CEZALANDIRMAK TÜRK DEVLETİNİN EN TABİ HAKKI
Ermeni soykırımı yaptığımızı iddia etmek ve bölücülük propagandası yapmak "milli güvenliğimizi ve toprak bütünlüğümüzü" tehlikeye soktuğundan, bu çeşit iddia ve propagandaları kanunla cezalandırmak Türk Devleti'nin en tabii hakkıdır.

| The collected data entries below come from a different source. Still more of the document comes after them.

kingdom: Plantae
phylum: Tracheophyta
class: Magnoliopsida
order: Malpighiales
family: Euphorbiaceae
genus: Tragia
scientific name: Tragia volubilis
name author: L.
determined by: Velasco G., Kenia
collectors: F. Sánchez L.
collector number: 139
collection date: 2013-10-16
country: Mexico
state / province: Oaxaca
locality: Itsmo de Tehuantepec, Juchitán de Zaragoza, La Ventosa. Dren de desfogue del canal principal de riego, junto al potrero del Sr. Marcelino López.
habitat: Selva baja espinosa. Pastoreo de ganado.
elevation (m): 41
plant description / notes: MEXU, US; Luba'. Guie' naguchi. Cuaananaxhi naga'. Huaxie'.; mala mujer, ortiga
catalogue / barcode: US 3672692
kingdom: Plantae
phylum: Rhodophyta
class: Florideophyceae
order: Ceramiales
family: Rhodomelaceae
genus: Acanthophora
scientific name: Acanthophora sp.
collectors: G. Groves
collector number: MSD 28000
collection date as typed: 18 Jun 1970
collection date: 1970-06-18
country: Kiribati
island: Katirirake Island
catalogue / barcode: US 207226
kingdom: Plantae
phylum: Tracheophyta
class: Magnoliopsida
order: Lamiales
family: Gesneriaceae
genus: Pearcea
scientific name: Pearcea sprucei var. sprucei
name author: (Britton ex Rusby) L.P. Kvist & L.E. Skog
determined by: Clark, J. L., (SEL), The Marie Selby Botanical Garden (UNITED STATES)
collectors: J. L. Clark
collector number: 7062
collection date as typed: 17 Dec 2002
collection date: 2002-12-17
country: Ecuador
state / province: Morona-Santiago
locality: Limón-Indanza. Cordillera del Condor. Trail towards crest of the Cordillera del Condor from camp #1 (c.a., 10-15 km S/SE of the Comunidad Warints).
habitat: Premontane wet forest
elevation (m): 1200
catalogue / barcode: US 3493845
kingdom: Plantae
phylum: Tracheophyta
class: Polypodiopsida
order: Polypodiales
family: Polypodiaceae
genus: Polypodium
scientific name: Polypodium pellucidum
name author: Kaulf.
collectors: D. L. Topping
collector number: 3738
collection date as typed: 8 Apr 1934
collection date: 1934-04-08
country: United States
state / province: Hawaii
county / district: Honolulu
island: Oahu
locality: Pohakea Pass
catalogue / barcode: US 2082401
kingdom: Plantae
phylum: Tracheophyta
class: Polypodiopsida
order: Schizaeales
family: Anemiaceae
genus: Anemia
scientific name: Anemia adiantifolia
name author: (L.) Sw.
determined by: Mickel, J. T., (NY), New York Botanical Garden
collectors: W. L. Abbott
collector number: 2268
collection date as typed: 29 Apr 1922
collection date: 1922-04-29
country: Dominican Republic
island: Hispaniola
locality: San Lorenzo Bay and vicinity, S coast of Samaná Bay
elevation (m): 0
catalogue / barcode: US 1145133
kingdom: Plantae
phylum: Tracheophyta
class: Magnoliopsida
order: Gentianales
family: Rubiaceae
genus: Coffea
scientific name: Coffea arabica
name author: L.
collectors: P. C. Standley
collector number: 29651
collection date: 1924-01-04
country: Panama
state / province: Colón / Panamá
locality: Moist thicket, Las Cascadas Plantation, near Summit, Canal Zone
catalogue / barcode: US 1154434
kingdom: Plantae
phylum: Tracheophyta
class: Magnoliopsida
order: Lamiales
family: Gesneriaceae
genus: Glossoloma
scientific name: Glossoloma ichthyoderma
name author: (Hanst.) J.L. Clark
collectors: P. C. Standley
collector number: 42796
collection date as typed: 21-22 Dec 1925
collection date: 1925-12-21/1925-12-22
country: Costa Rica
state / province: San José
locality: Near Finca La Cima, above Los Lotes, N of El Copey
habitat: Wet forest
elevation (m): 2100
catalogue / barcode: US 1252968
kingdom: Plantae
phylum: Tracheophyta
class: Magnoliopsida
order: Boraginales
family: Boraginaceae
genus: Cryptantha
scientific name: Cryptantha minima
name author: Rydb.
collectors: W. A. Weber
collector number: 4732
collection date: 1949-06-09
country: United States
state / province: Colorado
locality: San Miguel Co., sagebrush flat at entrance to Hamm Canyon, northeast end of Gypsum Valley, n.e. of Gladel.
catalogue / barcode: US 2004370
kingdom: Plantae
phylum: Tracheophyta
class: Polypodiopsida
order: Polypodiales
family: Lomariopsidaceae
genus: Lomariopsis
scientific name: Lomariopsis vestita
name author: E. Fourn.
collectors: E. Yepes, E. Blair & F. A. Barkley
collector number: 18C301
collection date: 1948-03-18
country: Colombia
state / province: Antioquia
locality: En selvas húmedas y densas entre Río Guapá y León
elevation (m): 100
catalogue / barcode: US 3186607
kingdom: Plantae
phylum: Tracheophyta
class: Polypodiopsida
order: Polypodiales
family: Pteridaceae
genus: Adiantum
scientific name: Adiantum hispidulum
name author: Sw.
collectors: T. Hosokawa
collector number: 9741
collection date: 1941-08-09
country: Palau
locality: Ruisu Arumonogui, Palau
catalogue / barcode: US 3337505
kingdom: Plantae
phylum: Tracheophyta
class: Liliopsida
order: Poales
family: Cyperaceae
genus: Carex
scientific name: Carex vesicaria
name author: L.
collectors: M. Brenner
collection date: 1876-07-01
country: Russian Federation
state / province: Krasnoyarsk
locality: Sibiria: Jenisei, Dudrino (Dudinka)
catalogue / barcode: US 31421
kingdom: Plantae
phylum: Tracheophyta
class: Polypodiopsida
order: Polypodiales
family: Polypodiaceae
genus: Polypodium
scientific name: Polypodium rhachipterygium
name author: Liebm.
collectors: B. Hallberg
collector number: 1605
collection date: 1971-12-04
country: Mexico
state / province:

Bu yazımı ünlü tarihçimiz Halil İnalcık'ın 04.03.2003 günü düzenlenen törenle büyük ödülünü alırken söyledikleriyle noktalamak istiyorum:
"Batı'nın şimdiki tavrı, 1850'den başlayan 'Şark Meselesi' alışkanlıklarının değişmediğini göstermektedir. Batı, bugün de Türkiye'yi kendi politikaları çizgisinde yürümeye zorlamak için etnik ayrılıkları kışkırtarak, tıpkı Osmanlı döneminde olduğu gibi, müdahaleci, vesayetçi baskı metotlarını, başka bir kamuflaj altında devam ettirmek peşindedir. Batı, bütün bunları 'Islahat Fermanı' zamanındaki gibi, Türkiye'nin Batı hukuku ve insan hakları standartlarına uygun hale getirmesi için yapmak gerekliliğine bizi inandırmak istiyor... Yanılmayalım, strateji bakımından dünyanın çok nazik bir yerini işgal eden Türkiye, dünya milletleri arasında yalnız bir ülkedir. Tarihten gelen dinmez bir husumetin daima hedefi olmuştur, olmaktadır... Bu, tarihin bize bıraktığı alınyazısıdır. Mustafa Kemal, Osmanlı'yı tarihe gömmüş tam bir inançla Batı'ya dönmüş, fakat yine de o tarihi kin ve düşmanlığı yenememiştir. Bugün sözde Ermeni davası, Batı parlamentolarında ayakta alkışlarla benimseniyorsa, bu sadece bize tarihi husumet psikozunun asla ölmediğini gösteriyor... Bugün Türkiye'de değer hükümleri, yaşam tarzı, yayınları ve okurları taban tabana zıt iki ayrı uzlaşmaz grup var. Bu uzlaşmaz ikilik, radikal yıkıcı hareketlere cesaret vermektedir ve etnik bölücülüğe bulaşarak memleketin geleceğini tehdit etmektedir."